• Exercise aim:
Reproduce the listing below word for word, from the line with "phylum: Arthropoda" up to and including the line with "scientific name: Protypusia grata".

====== Data supplied ======

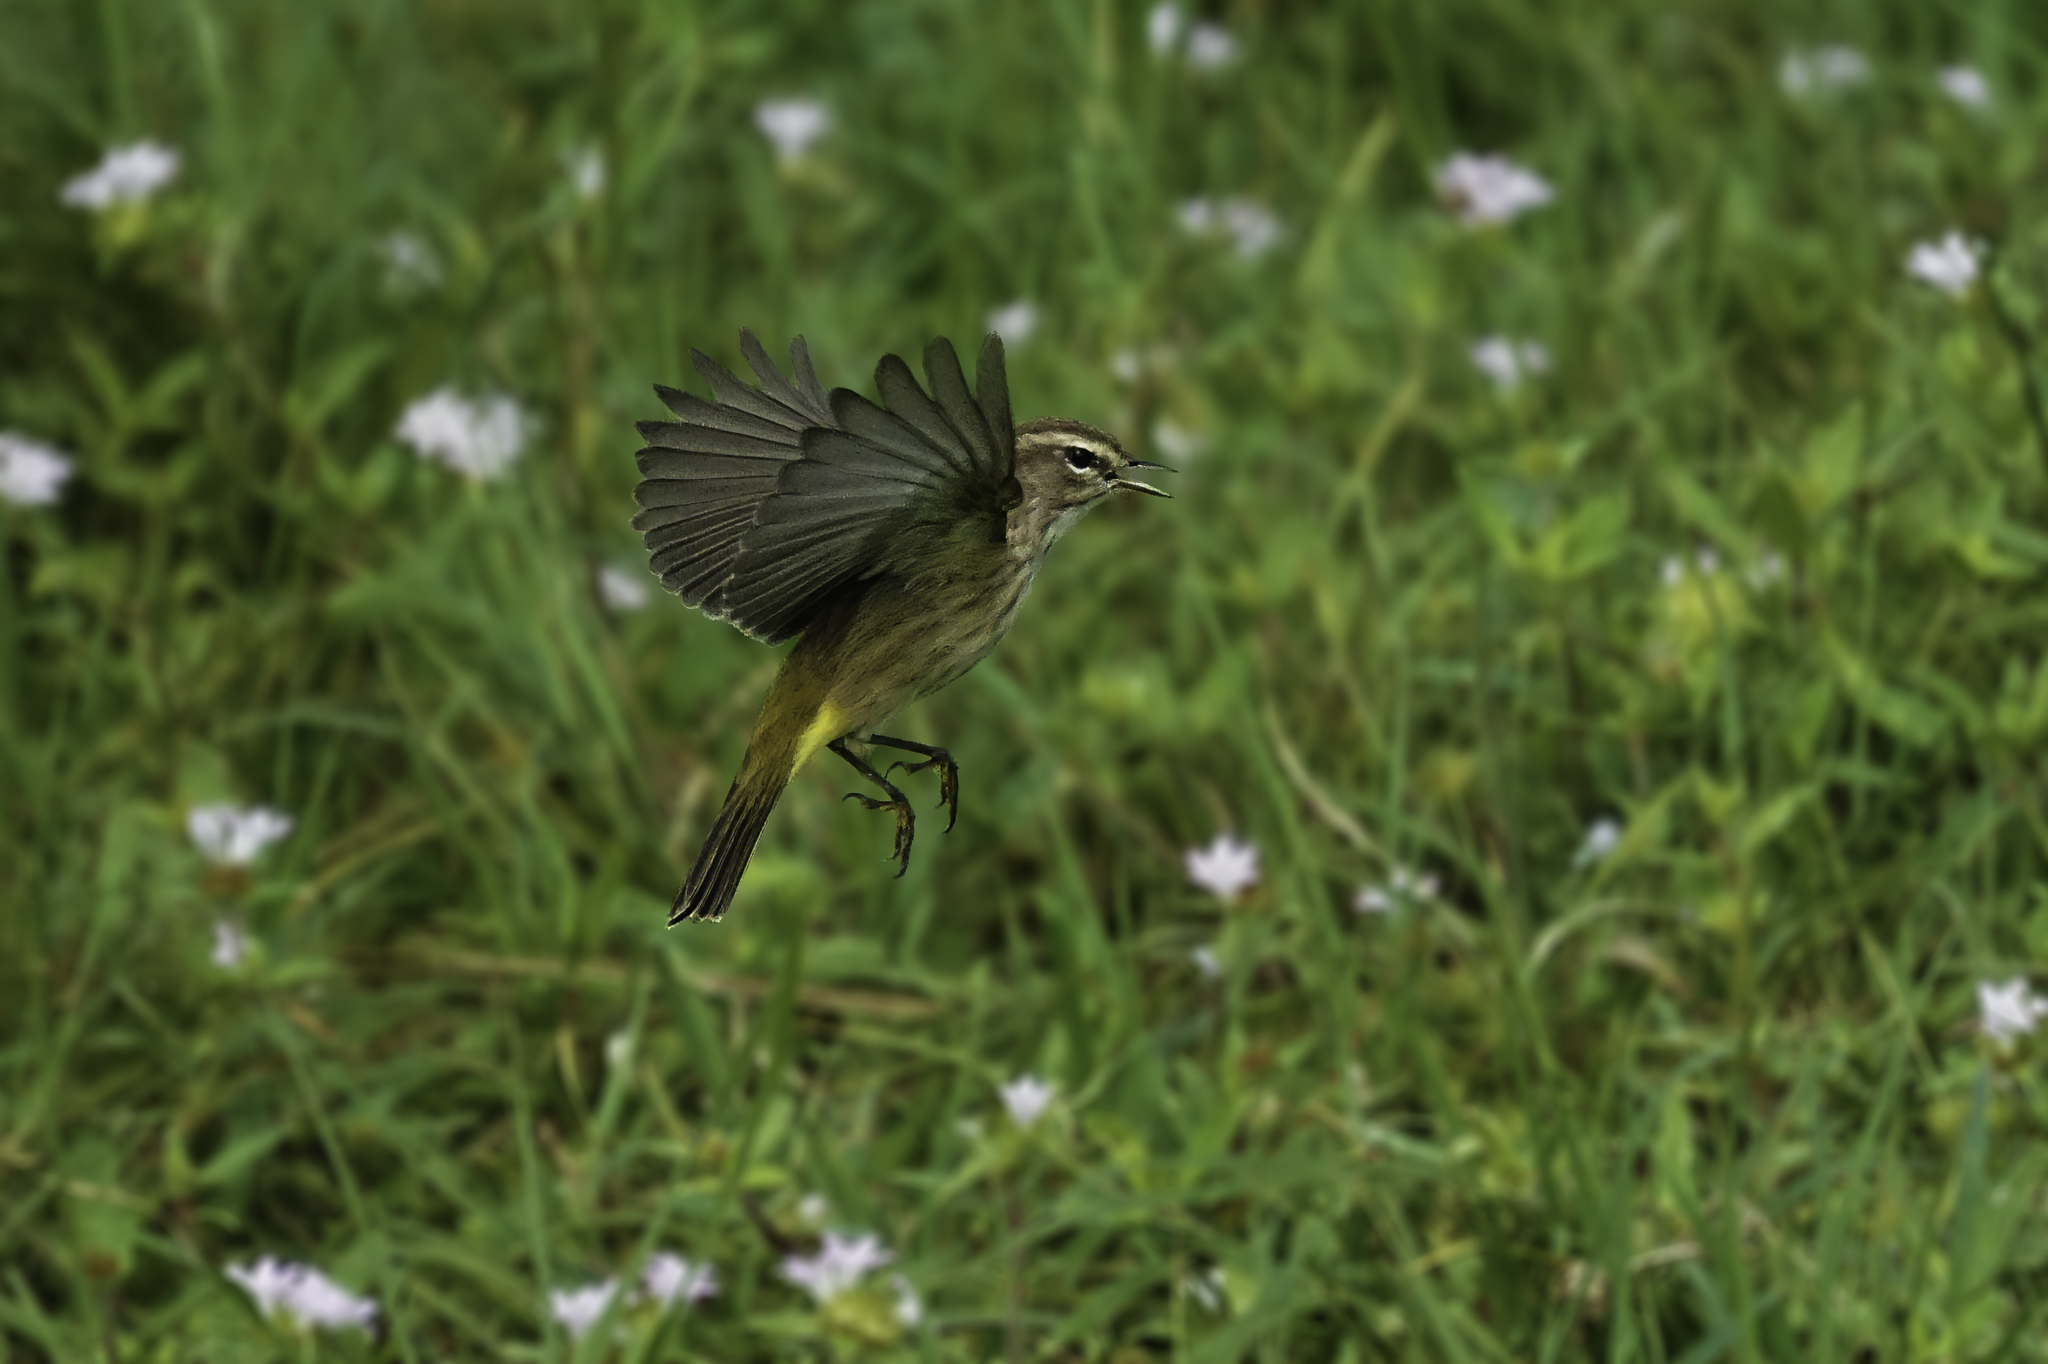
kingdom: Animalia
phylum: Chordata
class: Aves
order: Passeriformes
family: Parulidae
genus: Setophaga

======
====== Data supplied ======

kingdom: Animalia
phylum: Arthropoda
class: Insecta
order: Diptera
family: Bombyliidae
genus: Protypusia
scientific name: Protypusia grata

======

• Response below:
phylum: Arthropoda
class: Insecta
order: Diptera
family: Bombyliidae
genus: Protypusia
scientific name: Protypusia grata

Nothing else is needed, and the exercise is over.